Barry, Paton, and four other friends, Glenise Francis, Susan Woods, Pat Paterson and Pauline Pick, then started to meet and talk about the lack of information and encouragement for young mothers to breastfeed.
Membership grew by word of mouth. They were invited to speak to groups of infant welfare nurses and doctors, and used radio and newspapers cleverly. Barry has a scrap book bulging with press cuttings dating from the '60s, including a memorable 1966 photo of Paton vacuuming in stilettos with her baby in a sling on her back.
From the start, the group had a code of ethics, it's own constitution and each of the six contributed £2 to their first bank account.
"We wanted to remain independent of government funding and control, and we needed revenue to exist and grow," says Barry. "The first NMAA shop wasn't opened until 1986; till then our homes were shops. We sewed Meh-tais (baby slings) which were sold to raise funds, and we had books and leaflets stacked under beds, on top of cupboards and in car boots. Our offices and desks were our dining room tables."
Barry was the first treasurer. Her husband was a printer and helped the fledgling group with stationery. Eventually, NMAA began producing pamphlets, a newsletter, and that stand-by for so many young families - the Nursing Mothers Cookbook.
Some people called them fanatics but the group grew. By the end of 1964 there were 54 members, 10 years later there were 10,000. Today there are 300 groups across Australia and 1400 counsellors - mothers who have received training and who have successfully breastfed their own children.
The basis of the organisation is still mother-to-mother help. Groups meet to support each other, and the trained counsellors provide help to 258,000 people every year. The 637,000 annual counselling hours have an estimated value of $10 million. ABA also has its own research and resource arm, the Lactation Resource Centre.

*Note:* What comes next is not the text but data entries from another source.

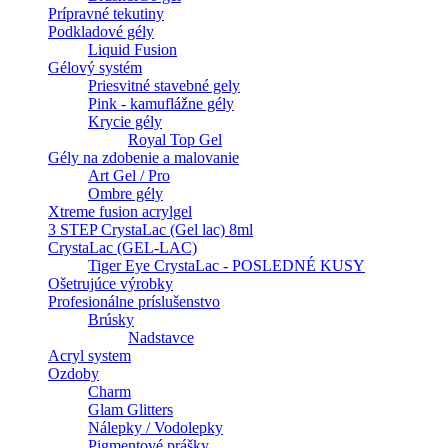
Prípravné tekutiny
Podkladové gély
Liquid Fusion
Gélový systém
Priesvitné stavebné gely
Pink - kamuflážne gély
Krycie gély
Royal Top Gel
Gély na zdobenie a malovanie
Art Gel / Pro
Ombre gély
Xtreme fusion acrylgel
3 STEP CrystaLac (Gel lac) 8ml
CrystaLac (GEL-LAC)
Tiger Eye CrystaLac - POSLEDNÉ KUSY
Ošetrujúce výrobky
Profesionálne príslušenstvo
Brúsky
Nadstavce
Acryl system
Ozdoby
Charm
Glam Glitters
Nálepky / Vodolepky
Pigmentové prášky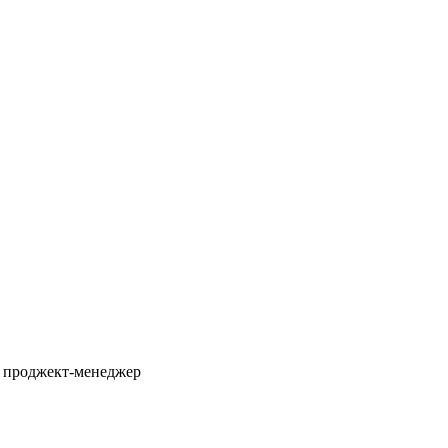
 проджект-менеджер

Since it started 40 years ago, 170,000 women have been ABA members. It's the classic story of a grassroots movement that came along at the right time. "We always had high hopes for Nursing Mothers," says Barry. "Yes, we did think it would take off. We weren't surprised by the growth because we knew there was a need for it."
Breastfeeding in public is still far from universally acceptable. Just ask Victorian MLA Kirsty Marshall, who dared to feed her baby in Parliament last year. Or Kate Langbroek, who fed her new baby live on the TV talk show The Panel. Controversy rages regularly about whether or not it's acceptable for mothers to breastfeed in shopping plazas or restaurants.
But figures illustrate the extent to which things have changed: in 1964, 15 per cent of children in Australia were breastfed at three months; this year, 83 per cent are breastfed on discharge from hospital, 52 per cent at three months and 48 per cent at six months.
In line with the pressure on work places to become more family friendly, the Commonwealth Treasury Department in the ACT is the first federal agency to be accredited as a breastfeeding friendly workplace. And the ABA has played a significant part in this - a fact noted in a Christmas card to Barry from the executive: "In appreciation of your dedication, vision and sheer hard work. You share a place in the history of Australian social change that will be long remembered."
Barry says it has been hard work, but admits it has also been fun. "It has been immensely satisfying; the friends we've made over the years, it's been just fantastic.
"Our husbands, who were most supportive, called us the bosom pals."